First Conference of the Parties (COP 1)
More than 1200 representatives of governments, non-governmental and intergovernmental organisations participated in COP1 of the Minamata Convention under the heading "Make Mercury History". The aim of this first conference was mainly to launch the practical implementation of the convention and to adopt the required guidelines. Key issues included the location and organisational structure of the permanent secretariat, the budget, reporting and financing mechanism. During a high-level segment, two heads of state and government and 80 ministers discussed mercury-related issues at a roundtable meeting.

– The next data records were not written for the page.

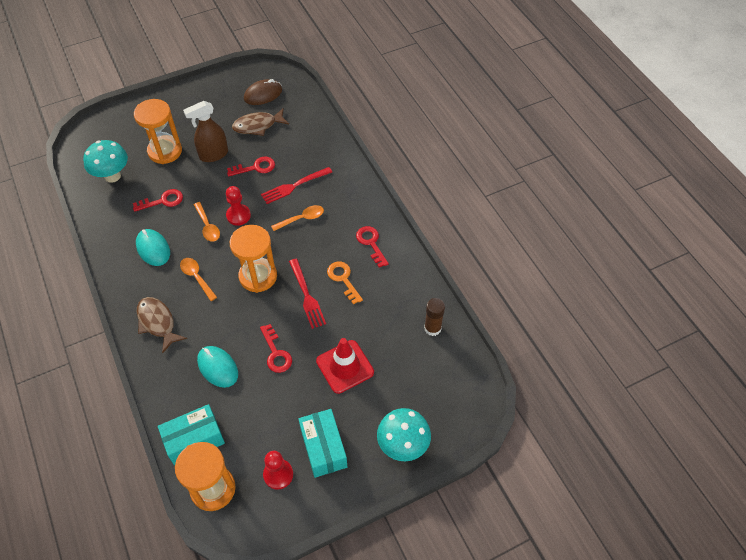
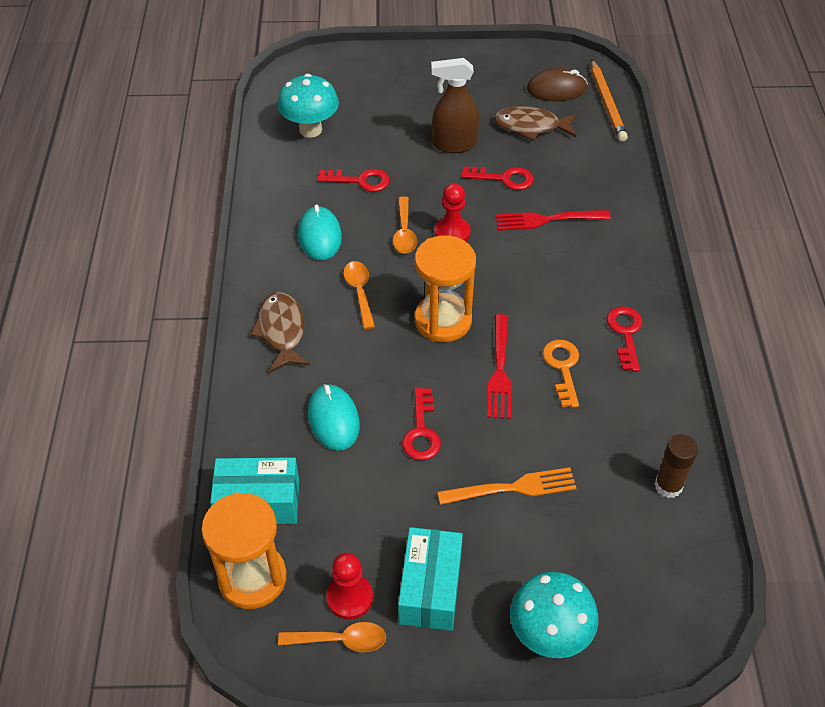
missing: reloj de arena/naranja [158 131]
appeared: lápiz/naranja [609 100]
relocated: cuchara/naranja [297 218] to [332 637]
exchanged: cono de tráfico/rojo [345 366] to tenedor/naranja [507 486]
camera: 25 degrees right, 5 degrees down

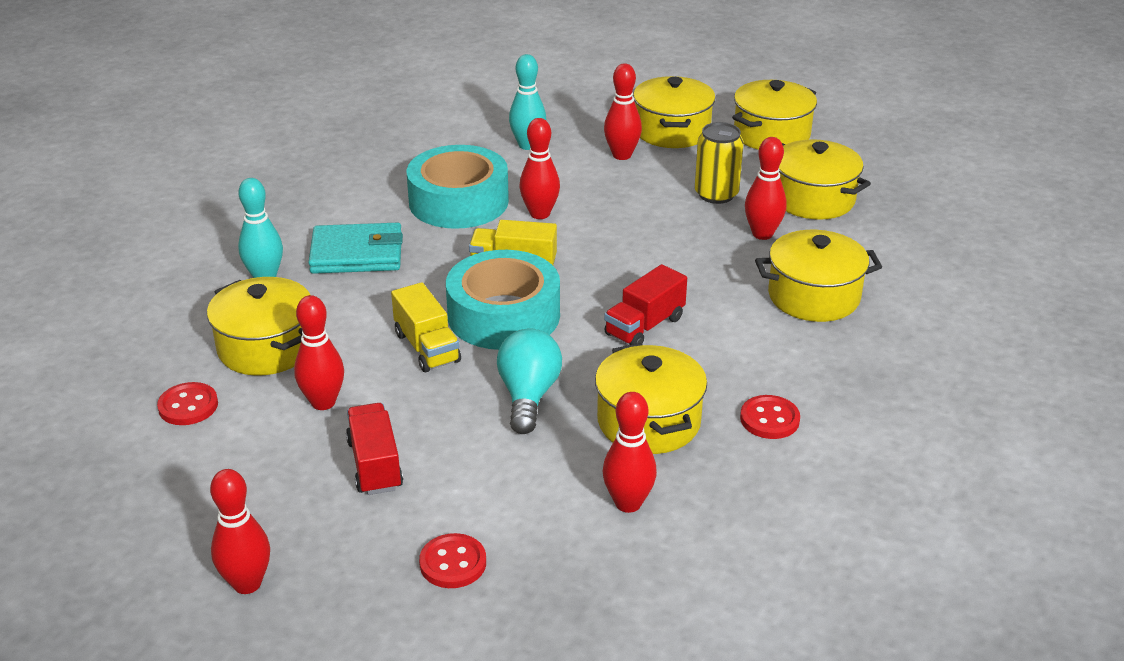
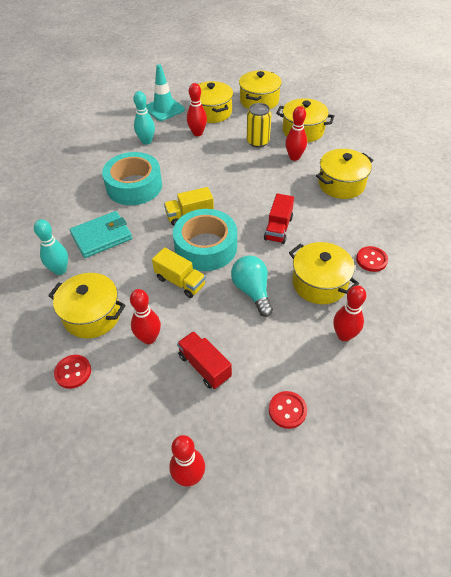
missing: bolo/rojo [539 168]
appeared: cono de tráfico/turquesa [165 92]
camera: 25 degrees left, 15 degrees up

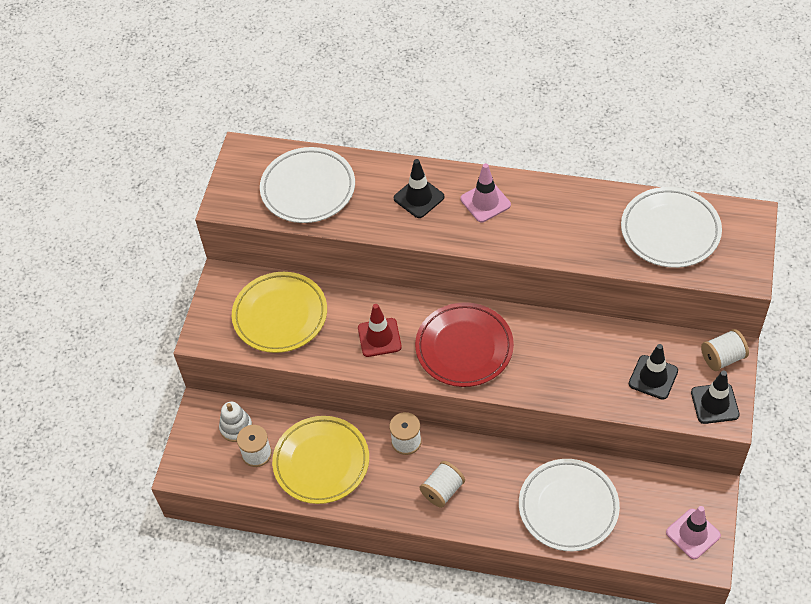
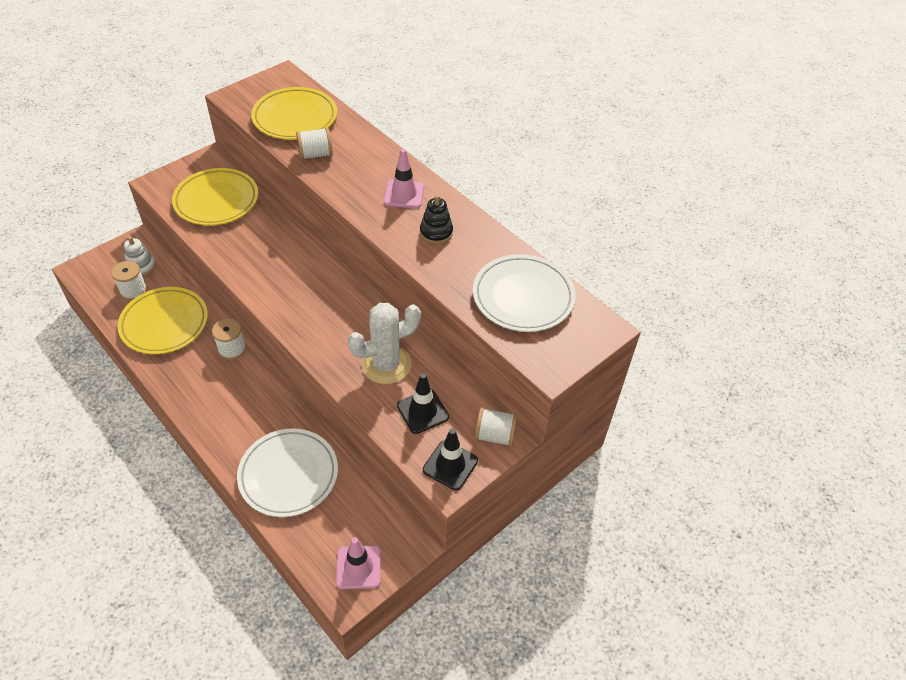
missing: cono de tráfico/negro [419 188]; plato/rojo [464 344]; cono de tráfico/rojo [380 330]
appeared: juguete apilable/negro [436 219]; cactus/blanco [384 343]
relocated: carrete/blanco [442 484] to [314 144]
colour: plato/blanco [307 185] to plato/amarillo [294 113]
camera: 30 degrees right, 5 degrees down

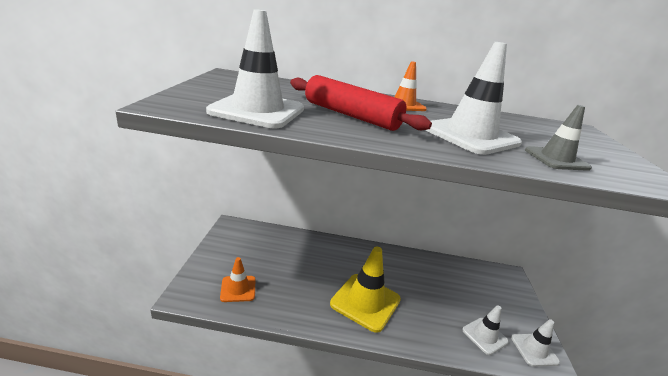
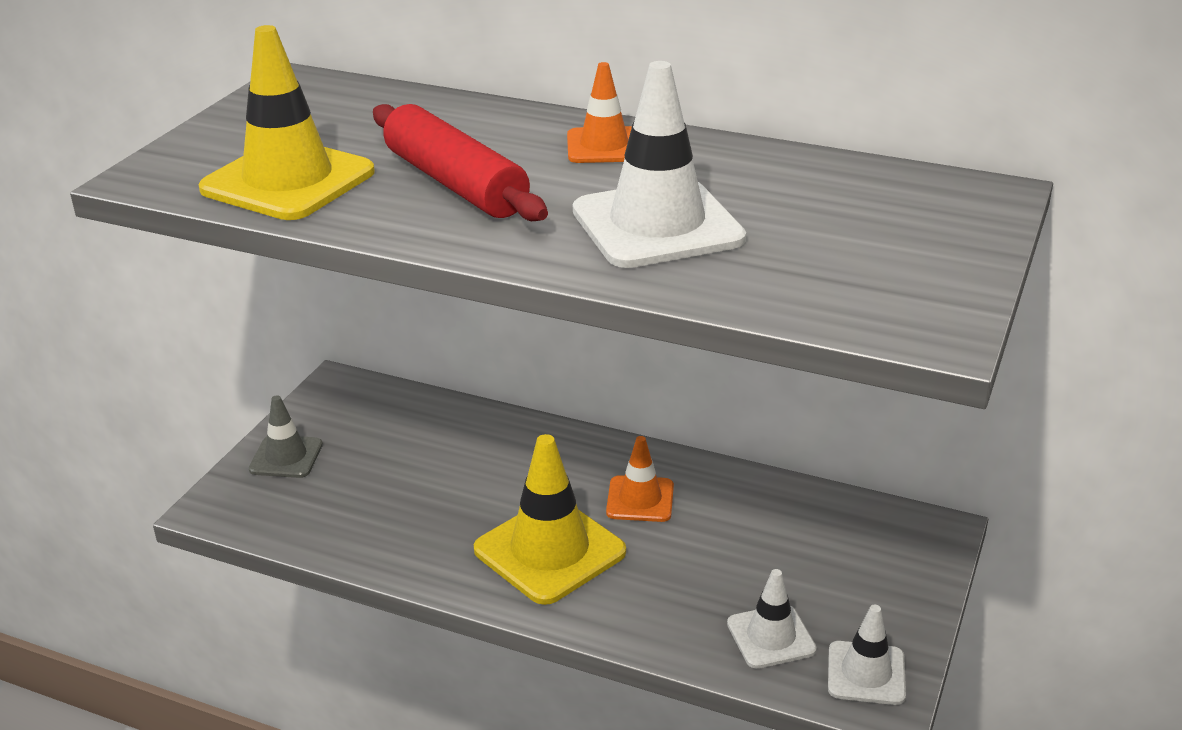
relocated: cono de tráfico/gris [558 138] to [286 436]; cono de tráfico/naranja [237 279] to [640 479]
colour: cono de tráfico/blanco [255 68] to cono de tráfico/amarillo [287 122]
camera: 20 degrees right, 5 degrees up

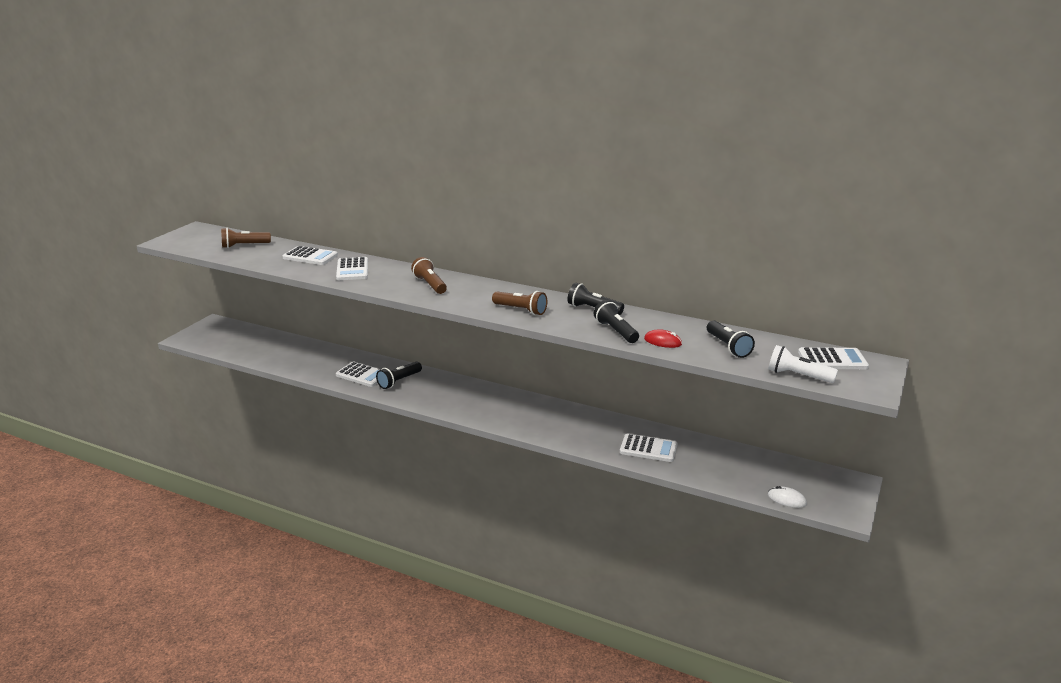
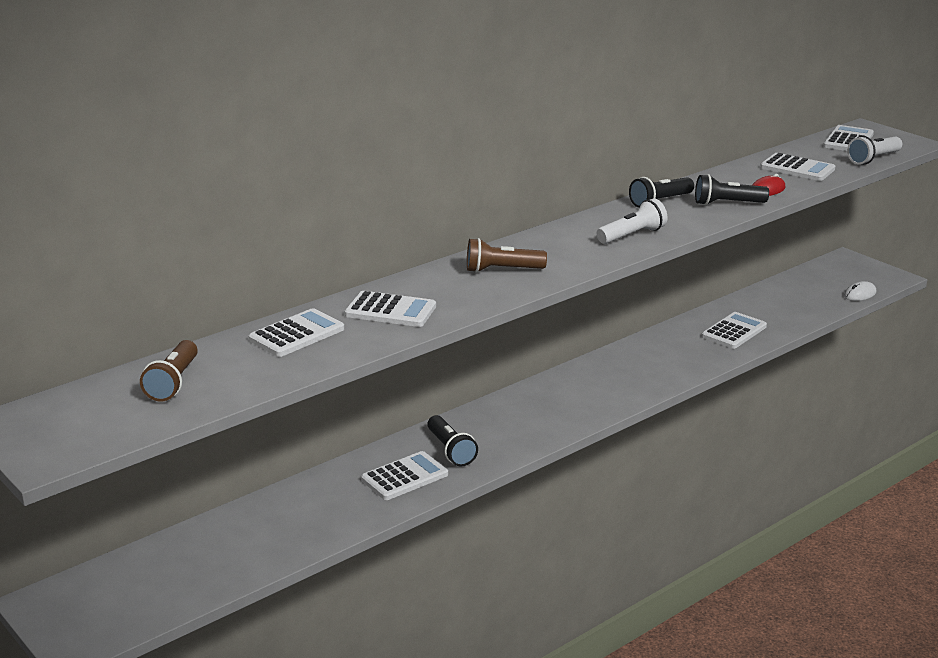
exchanged: lámpara de mano/negro [731 339] to calculadora/blanco [797 167]
colour: lámpara de mano/marrón [519 303] to lámpara de mano/blanco [632 221]
camera: 65 degrees left, 0 degrees up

While progress was made with regard to technical issues (for example reporting, monitoring the effectiveness of the convention, management of existing mercury pollutions), no agreement was reached on the location of the permanent secretariat. Various topics were postponed to COP2.
Second Meeting of the Conference of the Parties (COP2)
The second Meeting of the Conference of the Parties to the Minamata Convention took place in Geneva from 19 to 23 November 2018. At the conference, decisions on practical implementation issues were taken up again. Apart from discussing procedural, financing budget-related issues, COP2 adopted the final decision to establish the Convention Secretariat at Geneva, thus paving the way for it to be fully functional. Prominent topics of discussion at technical level until the next COP will be waste thresholds, reduction or complete prevention of mercury emissions in the environment and environmentally sound management of polluted sites. This will in particular provide developing countries and countries with economies in transition with instruments to protect human health and the environment from mercury impacts. Another key decision at technical level involved the effectiveness evaluation of the convention, aimed at guaranteeing future compliance with the provisions of the convention. Through the development of implementation mechanisms, the parties can meet their obligations under the convention, thus reducing the input of mercury into the environment and making the success of these measures visible.
Developing countries receive financial and technical support which allow them to meet the obligations arising from the Minamata Convention. Support will be provided by the Global Environment Facility (GEF) and the Specific International Programme under the Minamata Convention.
COP3 will be devoted to the continuation of work on the convention’s implementation mechanism and is due to take place in Geneva from 25 to 29 November 2019.